Update 05/22/09 – Solano – The California Department of Transportation (Caltrans) today announced the award of a contract to build a new Real McCoy (Ryer Island Ferry). The $4.3 million contract was awarded to Nicols Brothers, a boat building company located in Freeland, Washington.
Caltrans anticipates having the new vessel in operation by summer 2010. Upon delivery the new vessel will continue to provide non-stop service from State Route 84 in Rio Vista to Ryer Island in Solano County.
Did you know that there are ferries in the Delta? When my children were much younger we spent a day island hoping, using roads and ferries to travel the Delta. Today there are only two ferries in the Delta that are available to the general public. These 2 ferries are actually part of our state highway system and are owned and operated by Caltrans and service Ryer Island, a farming and resort community with a population of approximately 400 people. Both ferries are free to ride.
The J-Mac, built in 1969, is a cable drawn ferry that carries about 4 cars or trucks at a time crossing Steamboat Slough to connect Grand Island to Ryer Island. The cruise generally takes about 3 minutes. It is sometimes referred to as the Steamboat Slough Ferry or Grand Island Ferry. This ferry is not recommended for RVs because of steep on and off ramps.
The Real McCoy, a Diesel-powered boat built in 1945, crosses Cache Slough providing non-stop service from State Route 84 in Rio Vista to Ryer Island. The vessel can take 6-8 vehicles, boats, RVs, trucks, busses, tractors and even mobile homes across this deep water channel section of the Sacramento River. The boat is called the Real McCoy, named after the engineer who designed it. The crossing is called the “Cache Slough Ferry Crossing ” according to CalTrans. To further confuse the issue, the roadway signs there (installed by CalTrans) call this same ferry the “Ryer Island Ferry” . So, whether you call it the Real McCoy, Cache Slough or Ryer Island ferry it operates year round, 24 hours per day, except for 20-minute lunch and dinner breaks and takes about 4 minutes shore to shore.

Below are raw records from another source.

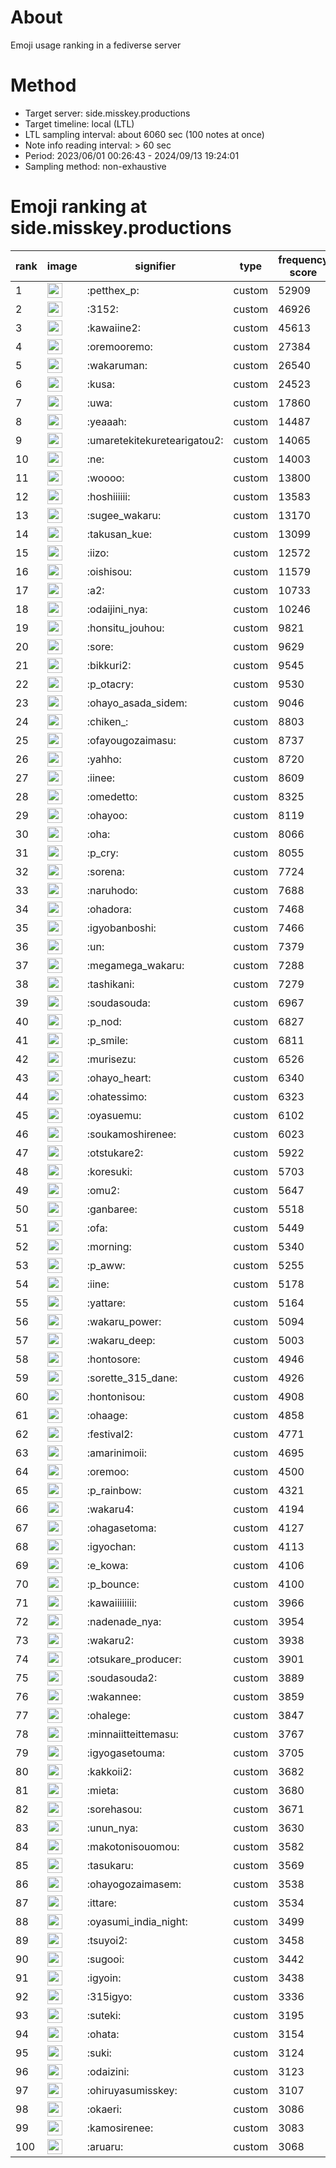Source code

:# About
Emoji usage ranking in a fediverse server

# Method
- Target server: side.misskey.productions
- Target timeline: local (LTL)
- LTL sampling interval: about 6060 sec (100 notes at once)
- Note info reading interval: > 60 sec
- Period: 2023/06/01 00:26:43 - 2024/09/13 19:24:01 
- Sampling method: non-exhaustive

# Emoji ranking at side.misskey.productions

|rank|image|signifier|type|frequency score|
|----|----|----|----|----|
|1|<img height="24" src="https://side.misskey.productions/emoji/petthex_p.webp">|:petthex_p:|custom|52909|
|2|<img height="24" src="https://side.misskey.productions/emoji/3152.webp">|:3152:|custom|46926|
|3|<img height="24" src="https://side.misskey.productions/emoji/kawaiine2.webp">|:kawaiine2:|custom|45613|
|4|<img height="24" src="https://side.misskey.productions/emoji/oremooremo.webp">|:oremooremo:|custom|27384|
|5|<img height="24" src="https://side.misskey.productions/emoji/wakaruman.webp">|:wakaruman:|custom|26540|
|6|<img height="24" src="https://side.misskey.productions/emoji/kusa.webp">|:kusa:|custom|24523|
|7|<img height="24" src="https://side.misskey.productions/emoji/uwa.webp">|:uwa:|custom|17860|
|8|<img height="24" src="https://side.misskey.productions/emoji/yeaaah.webp">|:yeaaah:|custom|14487|
|9|<img height="24" src="https://side.misskey.productions/emoji/umaretekitekuretearigatou2.webp">|:umaretekitekuretearigatou2:|custom|14065|
|10|<img height="24" src="https://side.misskey.productions/emoji/ne.webp">|:ne:|custom|14003|
|11|<img height="24" src="https://side.misskey.productions/emoji/woooo.webp">|:woooo:|custom|13800|
|12|<img height="24" src="https://side.misskey.productions/emoji/hoshiiiiii.webp">|:hoshiiiiii:|custom|13583|
|13|<img height="24" src="https://side.misskey.productions/emoji/sugee_wakaru.webp">|:sugee_wakaru:|custom|13170|
|14|<img height="24" src="https://side.misskey.productions/emoji/takusan_kue.webp">|:takusan_kue:|custom|13099|
|15|<img height="24" src="https://side.misskey.productions/emoji/iizo.webp">|:iizo:|custom|12572|
|16|<img height="24" src="https://side.misskey.productions/emoji/oishisou.webp">|:oishisou:|custom|11579|
|17|<img height="24" src="https://side.misskey.productions/emoji/a2.webp">|:a2:|custom|10733|
|18|<img height="24" src="https://side.misskey.productions/emoji/odaijini_nya.webp">|:odaijini_nya:|custom|10246|
|19|<img height="24" src="https://side.misskey.productions/emoji/honsitu_jouhou.webp">|:honsitu_jouhou:|custom|9821|
|20|<img height="24" src="https://side.misskey.productions/emoji/sore.webp">|:sore:|custom|9629|
|21|<img height="24" src="https://side.misskey.productions/emoji/bikkuri2.webp">|:bikkuri2:|custom|9545|
|22|<img height="24" src="https://side.misskey.productions/emoji/p_otacry.webp">|:p_otacry:|custom|9530|
|23|<img height="24" src="https://side.misskey.productions/emoji/ohayo_asada_sidem.webp">|:ohayo_asada_sidem:|custom|9046|
|24|<img height="24" src="https://side.misskey.productions/emoji/chiken_.webp">|:chiken_:|custom|8803|
|25|<img height="24" src="https://side.misskey.productions/emoji/ofayougozaimasu.webp">|:ofayougozaimasu:|custom|8737|
|26|<img height="24" src="https://side.misskey.productions/emoji/yahho.webp">|:yahho:|custom|8720|
|27|<img height="24" src="https://side.misskey.productions/emoji/iinee.webp">|:iinee:|custom|8609|
|28|<img height="24" src="https://side.misskey.productions/emoji/omedetto.webp">|:omedetto:|custom|8325|
|29|<img height="24" src="https://side.misskey.productions/emoji/ohayoo.webp">|:ohayoo:|custom|8119|
|30|<img height="24" src="https://side.misskey.productions/emoji/oha.webp">|:oha:|custom|8066|
|31|<img height="24" src="https://side.misskey.productions/emoji/p_cry.webp">|:p_cry:|custom|8055|
|32|<img height="24" src="https://side.misskey.productions/emoji/sorena.webp">|:sorena:|custom|7724|
|33|<img height="24" src="https://side.misskey.productions/emoji/naruhodo.webp">|:naruhodo:|custom|7688|
|34|<img height="24" src="https://side.misskey.productions/emoji/ohadora.webp">|:ohadora:|custom|7468|
|35|<img height="24" src="https://side.misskey.productions/emoji/igyobanboshi.webp">|:igyobanboshi:|custom|7466|
|36|<img height="24" src="https://side.misskey.productions/emoji/un.webp">|:un:|custom|7379|
|37|<img height="24" src="https://side.misskey.productions/emoji/megamega_wakaru.webp">|:megamega_wakaru:|custom|7288|
|38|<img height="24" src="https://side.misskey.productions/emoji/tashikani.webp">|:tashikani:|custom|7279|
|39|<img height="24" src="https://side.misskey.productions/emoji/soudasouda.webp">|:soudasouda:|custom|6967|
|40|<img height="24" src="https://side.misskey.productions/emoji/p_nod.webp">|:p_nod:|custom|6827|
|41|<img height="24" src="https://side.misskey.productions/emoji/p_smile.webp">|:p_smile:|custom|6811|
|42|<img height="24" src="https://side.misskey.productions/emoji/murisezu.webp">|:murisezu:|custom|6526|
|43|<img height="24" src="https://side.misskey.productions/emoji/ohayo_heart.webp">|:ohayo_heart:|custom|6340|
|44|<img height="24" src="https://side.misskey.productions/emoji/ohatessimo.webp">|:ohatessimo:|custom|6323|
|45|<img height="24" src="https://side.misskey.productions/emoji/oyasuemu.webp">|:oyasuemu:|custom|6102|
|46|<img height="24" src="https://side.misskey.productions/emoji/soukamoshirenee.webp">|:soukamoshirenee:|custom|6023|
|47|<img height="24" src="https://side.misskey.productions/emoji/otstukare2.webp">|:otstukare2:|custom|5922|
|48|<img height="24" src="https://side.misskey.productions/emoji/koresuki.webp">|:koresuki:|custom|5703|
|49|<img height="24" src="https://side.misskey.productions/emoji/omu2.webp">|:omu2:|custom|5647|
|50|<img height="24" src="https://side.misskey.productions/emoji/ganbaree.webp">|:ganbaree:|custom|5518|
|51|<img height="24" src="https://side.misskey.productions/emoji/ofa.webp">|:ofa:|custom|5449|
|52|<img height="24" src="https://side.misskey.productions/emoji/morning.webp">|:morning:|custom|5340|
|53|<img height="24" src="https://side.misskey.productions/emoji/p_aww.webp">|:p_aww:|custom|5255|
|54|<img height="24" src="https://side.misskey.productions/emoji/iine.webp">|:iine:|custom|5178|
|55|<img height="24" src="https://side.misskey.productions/emoji/yattare.webp">|:yattare:|custom|5164|
|56|<img height="24" src="https://side.misskey.productions/emoji/wakaru_power.webp">|:wakaru_power:|custom|5094|
|57|<img height="24" src="https://side.misskey.productions/emoji/wakaru_deep.webp">|:wakaru_deep:|custom|5003|
|58|<img height="24" src="https://side.misskey.productions/emoji/hontosore.webp">|:hontosore:|custom|4946|
|59|<img height="24" src="https://side.misskey.productions/emoji/sorette_315_dane.webp">|:sorette_315_dane:|custom|4926|
|60|<img height="24" src="https://side.misskey.productions/emoji/hontonisou.webp">|:hontonisou:|custom|4908|
|61|<img height="24" src="https://side.misskey.productions/emoji/ohaage.webp">|:ohaage:|custom|4858|
|62|<img height="24" src="https://side.misskey.productions/emoji/festival2.webp">|:festival2:|custom|4771|
|63|<img height="24" src="https://side.misskey.productions/emoji/amarinimoii.webp">|:amarinimoii:|custom|4695|
|64|<img height="24" src="https://side.misskey.productions/emoji/oremoo.webp">|:oremoo:|custom|4500|
|65|<img height="24" src="https://side.misskey.productions/emoji/p_rainbow.webp">|:p_rainbow:|custom|4321|
|66|<img height="24" src="https://side.misskey.productions/emoji/wakaru4.webp">|:wakaru4:|custom|4194|
|67|<img height="24" src="https://side.misskey.productions/emoji/ohagasetoma.webp">|:ohagasetoma:|custom|4127|
|68|<img height="24" src="https://side.misskey.productions/emoji/igyochan.webp">|:igyochan:|custom|4113|
|69|<img height="24" src="https://side.misskey.productions/emoji/e_kowa.webp">|:e_kowa:|custom|4106|
|70|<img height="24" src="https://side.misskey.productions/emoji/p_bounce.webp">|:p_bounce:|custom|4100|
|71|<img height="24" src="https://side.misskey.productions/emoji/kawaiiiiiiii.webp">|:kawaiiiiiiii:|custom|3966|
|72|<img height="24" src="https://side.misskey.productions/emoji/nadenade_nya.webp">|:nadenade_nya:|custom|3954|
|73|<img height="24" src="https://side.misskey.productions/emoji/wakaru2.webp">|:wakaru2:|custom|3938|
|74|<img height="24" src="https://side.misskey.productions/emoji/otsukare_producer.webp">|:otsukare_producer:|custom|3901|
|75|<img height="24" src="https://side.misskey.productions/emoji/soudasouda2.webp">|:soudasouda2:|custom|3889|
|76|<img height="24" src="https://side.misskey.productions/emoji/wakannee.webp">|:wakannee:|custom|3859|
|77|<img height="24" src="https://side.misskey.productions/emoji/ohalege.webp">|:ohalege:|custom|3847|
|78|<img height="24" src="https://side.misskey.productions/emoji/minnaiitteittemasu.webp">|:minnaiitteittemasu:|custom|3767|
|79|<img height="24" src="https://side.misskey.productions/emoji/igyogasetouma.webp">|:igyogasetouma:|custom|3705|
|80|<img height="24" src="https://side.misskey.productions/emoji/kakkoii2.webp">|:kakkoii2:|custom|3682|
|81|<img height="24" src="https://side.misskey.productions/emoji/mieta.webp">|:mieta:|custom|3680|
|82|<img height="24" src="https://side.misskey.productions/emoji/sorehasou.webp">|:sorehasou:|custom|3671|
|83|<img height="24" src="https://side.misskey.productions/emoji/unun_nya.webp">|:unun_nya:|custom|3630|
|84|<img height="24" src="https://side.misskey.productions/emoji/makotonisouomou.webp">|:makotonisouomou:|custom|3582|
|85|<img height="24" src="https://side.misskey.productions/emoji/tasukaru.webp">|:tasukaru:|custom|3569|
|86|<img height="24" src="https://side.misskey.productions/emoji/ohayogozaimasem.webp">|:ohayogozaimasem:|custom|3538|
|87|<img height="24" src="https://side.misskey.productions/emoji/ittare.webp">|:ittare:|custom|3534|
|88|<img height="24" src="https://side.misskey.productions/emoji/oyasumi_india_night.webp">|:oyasumi_india_night:|custom|3499|
|89|<img height="24" src="https://side.misskey.productions/emoji/tsuyoi2.webp">|:tsuyoi2:|custom|3458|
|90|<img height="24" src="https://side.misskey.productions/emoji/sugooi.webp">|:sugooi:|custom|3442|
|91|<img height="24" src="https://side.misskey.productions/emoji/igyoin.webp">|:igyoin:|custom|3438|
|92|<img height="24" src="https://side.misskey.productions/emoji/315igyo.webp">|:315igyo:|custom|3336|
|93|<img height="24" src="https://side.misskey.productions/emoji/suteki.webp">|:suteki:|custom|3195|
|94|<img height="24" src="https://side.misskey.productions/emoji/ohata.webp">|:ohata:|custom|3154|
|95|<img height="24" src="https://side.misskey.productions/emoji/suki.webp">|:suki:|custom|3124|
|96|<img height="24" src="https://side.misskey.productions/emoji/odaizini.webp">|:odaizini:|custom|3123|
|97|<img height="24" src="https://side.misskey.productions/emoji/ohiruyasumisskey.webp">|:ohiruyasumisskey:|custom|3107|
|98|<img height="24" src="https://side.misskey.productions/emoji/okaeri.webp">|:okaeri:|custom|3086|
|99|<img height="24" src="https://side.misskey.productions/emoji/kamosirenee.webp">|:kamosirenee:|custom|3083|
|100|<img height="24" src="https://side.misskey.productions/emoji/aruaru.webp">|:aruaru:|custom|3068|
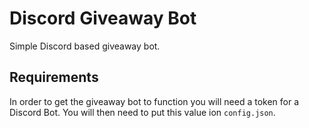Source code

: # Discord Giveaway Bot
Simple Discord based giveaway bot.

## Requirements
In order to get the giveaway bot to function you will need a token for a Discord Bot. You will then need to put this value ion `config.json`.
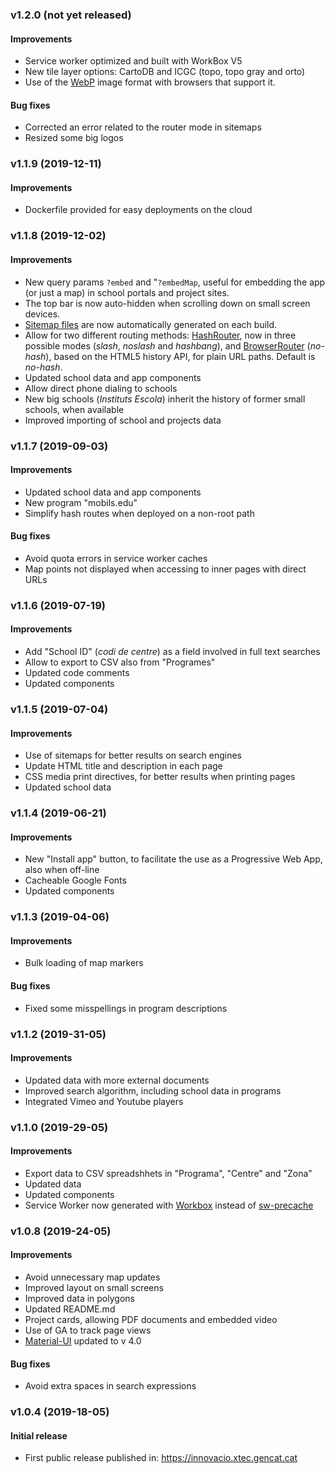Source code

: ### v1.2.0 (not yet released)
#### Improvements
- Service worker optimized and built with WorkBox V5
- New tile layer options: CartoDB and ICGC (topo, topo gray and orto)
- Use of the [WebP](https://developers.google.com/speed/webp) image format with browsers that support it.

#### Bug fixes
- Corrected an error related to the router mode in sitemaps
- Resized some big logos

### v1.1.9 (2019-12-11)
#### Improvements
- Dockerfile provided for easy deployments on the cloud

### v1.1.8 (2019-12-02)
#### Improvements
- New query params `?embed` and "`?embedMap`, useful for embedding the app (or just a map) in school portals and project sites.
- The top bar is now auto-hidden when scrolling down on small screen devices.
- [Sitemap files](https://en.wikipedia.org/wiki/Sitemaps) are now automatically generated on each build.
- Allow for two different routing methods: [HashRouter](https://reacttraining.com/react-router/web/api/HashRouter), now in three possible modes (_slash_, _noslash_ and _hashbang_), and [BrowserRouter](https://reacttraining.com/react-router/web/api/BrowserRouter) (_no-hash_), based on the HTML5 history API, for plain URL paths. Default is _no-hash_.
- Updated school data and app components
- Allow direct phone dialing to schools
- New big schools (_Instituts Escola_) inherit the history of former small schools, when available
- Improved importing of school and projects data

### v1.1.7 (2019-09-03)
#### Improvements
- Updated school data and app components
- New program "mobils.edu"
- Simplify hash routes when deployed on a non-root path

#### Bug fixes
- Avoid quota errors in service worker caches
- Map points not displayed when accessing to inner pages with direct URLs

### v1.1.6 (2019-07-19)
#### Improvements
- Add "School ID" (_codi de centre_) as a field involved in full text searches
- Allow to export to CSV also from "Programes"
- Updated code comments
- Updated components

### v1.1.5 (2019-07-04)
#### Improvements
- Use of sitemaps for better results on search engines
- Update HTML title and description in each page
- CSS media print directives, for better results when printing pages
- Updated school data

### v1.1.4 (2019-06-21)
#### Improvements
- New "Install app" button, to facilitate the use as a Progressive Web App, also when off-line
- Cacheable Google Fonts
- Updated components

### v1.1.3 (2019-04-06)
#### Improvements
- Bulk loading of map markers

#### Bug fixes
- Fixed some misspellings in program descriptions

### v1.1.2 (2019-31-05)
#### Improvements
- Updated data with more external documents
- Improved search algorithm, including school data in programs
- Integrated Vimeo and Youtube players

### v1.1.0 (2019-29-05)
#### Improvements
- Export data to CSV spreadshhets in "Programa", "Centre" and "Zona"
- Updated data
- Updated components
- Service Worker now generated with [Workbox](https://developers.google.com/web/tools/workbox/) instead of [sw-precache](https://github.com/GoogleChromeLabs/sw-precache)

### v1.0.8 (2019-24-05)
#### Improvements
- Avoid unnecessary map updates
- Improved layout on small screens
- Improved data in polygons
- Updated README.md
- Project cards, allowing PDF documents and embedded video
- Use of GA to track page views
- [Material-UI](https://material-ui.com/) updated to v 4.0

#### Bug fixes
- Avoid extra spaces in search expressions

### v1.0.4 (2019-18-05)
#### Initial release
- First public release published in: https://innovacio.xtec.gencat.cat
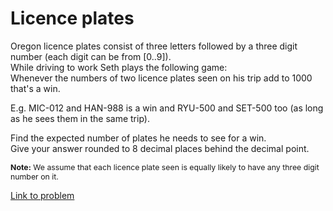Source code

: # Licence plates

<p>
Oregon licence plates consist of three letters followed by a three digit number (each digit can be from [0..9]).<br />
While driving to work Seth plays the following game:<br />
Whenever the numbers of two licence plates seen on his trip add to 1000 that's a win.
</p>
<p>
E.g. MIC-012 and HAN-988 is a win and RYU-500 and SET-500 too (as long as he sees them in the same trip). 
</p><p>
</p><p>
Find the expected number of plates he needs to see for a win.<br />
Give your answer rounded to 8 decimal places behind the decimal point.
</p>
<p style="font-size:88%;">
<b>Note:</b> We assume that each licence plate seen is equally likely to have any three digit number on it.
</p>





[Link to problem](https://projecteuler.net/problem=371)
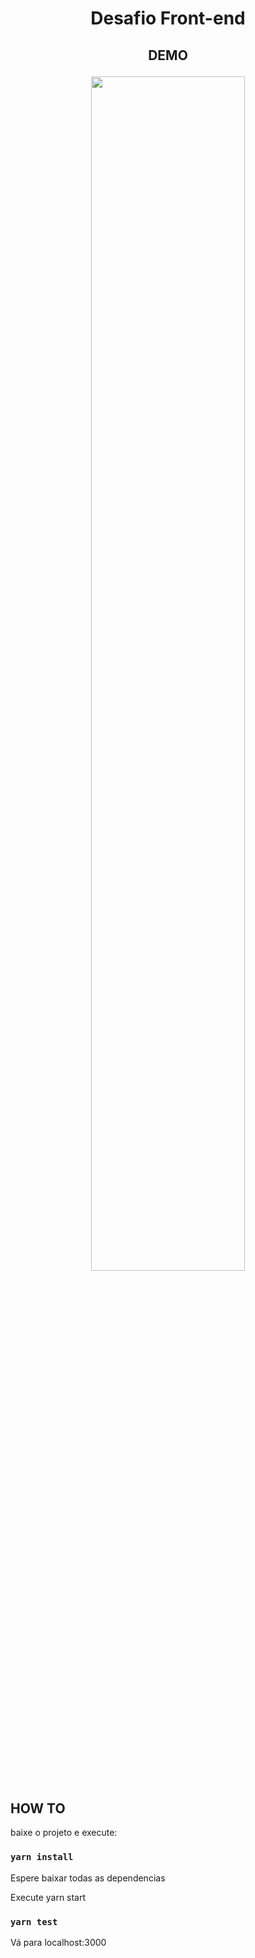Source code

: <h1 align="center">Desafio Front-end</h1>
<h2 align="center">

**DEMO**

<p align="center">
<img src="./public/demo.gif" width="70%"></p>

## HOW TO

baixe o projeto e execute:

### `yarn install`

Espere baixar todas as dependencias

Execute yarn start

### `yarn test`

Vá para localhost:3000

The Real McCoy has been dry-docked for internal and external hull repairs, refurbished propellers, extensive mechanical repairs, a new coat of paint and several upgrades to meet U.S. Coast Guard mandates since January 12. Caltrans expects the repairs to be completed and the ferry returned to service by February 22. After its return it will undergo a 7 day test period, during which it will still provide full-operations service for patrons.
Caltrans then plans to pull the J-Mack ferry in March for similar repairs.